Exercise goal:
Wherever a picture sits, omit it. Output the rest of the listing exactly.

Raw data:
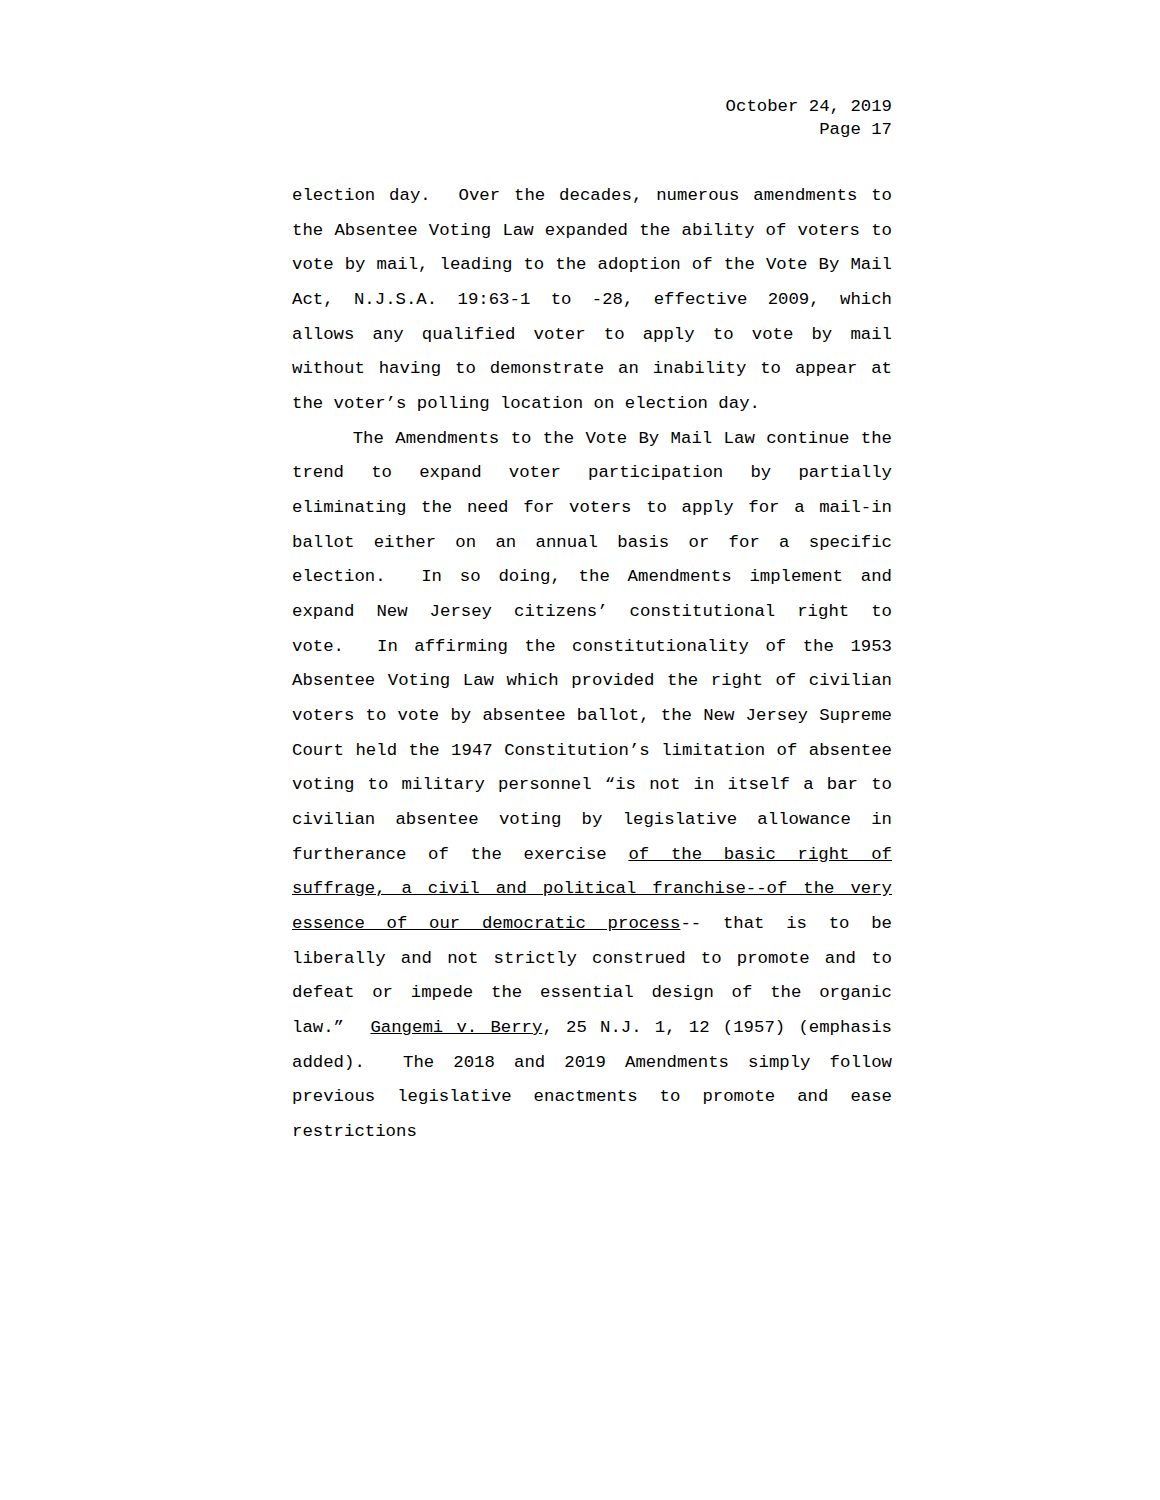October 24, 2019
Page 17
election day. Over the decades, numerous amendments to the Absentee Voting Law expanded the ability of voters to vote by mail, leading to the adoption of the Vote By Mail Act, N.J.S.A. 19:63-1 to -28, effective 2009, which allows any qualified voter to apply to vote by mail without having to demonstrate an inability to appear at the voter’s polling location on election day.
The Amendments to the Vote By Mail Law continue the trend to expand voter participation by partially eliminating the need for voters to apply for a mail-in ballot either on an annual basis or for a specific election. In so doing, the Amendments implement and expand New Jersey citizens’ constitutional right to vote. In affirming the constitutionality of the 1953 Absentee Voting Law which provided the right of civilian voters to vote by absentee ballot, the New Jersey Supreme Court held the 1947 Constitution’s limitation of absentee voting to military personnel “is not in itself a bar to civilian absentee voting by legislative allowance in furtherance of the exercise of the basic right of suffrage, a civil and political franchise--of the very essence of our democratic process-- that is to be liberally and not strictly construed to promote and to defeat or impede the essential design of the organic law.” Gangemi v. Berry, 25 N.J. 1, 12 (1957) (emphasis added). The 2018 and 2019 Amendments simply follow previous legislative enactments to promote and ease restrictions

Your response:
October 24, 2019
Page 17
election day. Over the decades, numerous amendments to the Absentee Voting Law expanded the ability of voters to vote by mail, leading to the adoption of the Vote By Mail Act, N.J.S.A. 19:63-1 to -28, effective 2009, which allows any qualified voter to apply to vote by mail without having to demonstrate an inability to appear at the voter’s polling location on election day.
The Amendments to the Vote By Mail Law continue the trend to expand voter participation by partially eliminating the need for voters to apply for a mail-in ballot either on an annual basis or for a specific election. In so doing, the Amendments implement and expand New Jersey citizens’ constitutional right to vote. In affirming the constitutionality of the 1953 Absentee Voting Law which provided the right of civilian voters to vote by absentee ballot, the New Jersey Supreme Court held the 1947 Constitution’s limitation of absentee voting to military personnel “is not in itself a bar to civilian absentee voting by legislative allowance in furtherance of the exercise of the basic right of suffrage, a civil and political franchise--of the very essence of our democratic process-- that is to be liberally and not strictly construed to promote and to defeat or impede the essential design of the organic law.” Gangemi v. Berry, 25 N.J. 1, 12 (1957) (emphasis added). The 2018 and 2019 Amendments simply follow previous legislative enactments to promote and ease restrictions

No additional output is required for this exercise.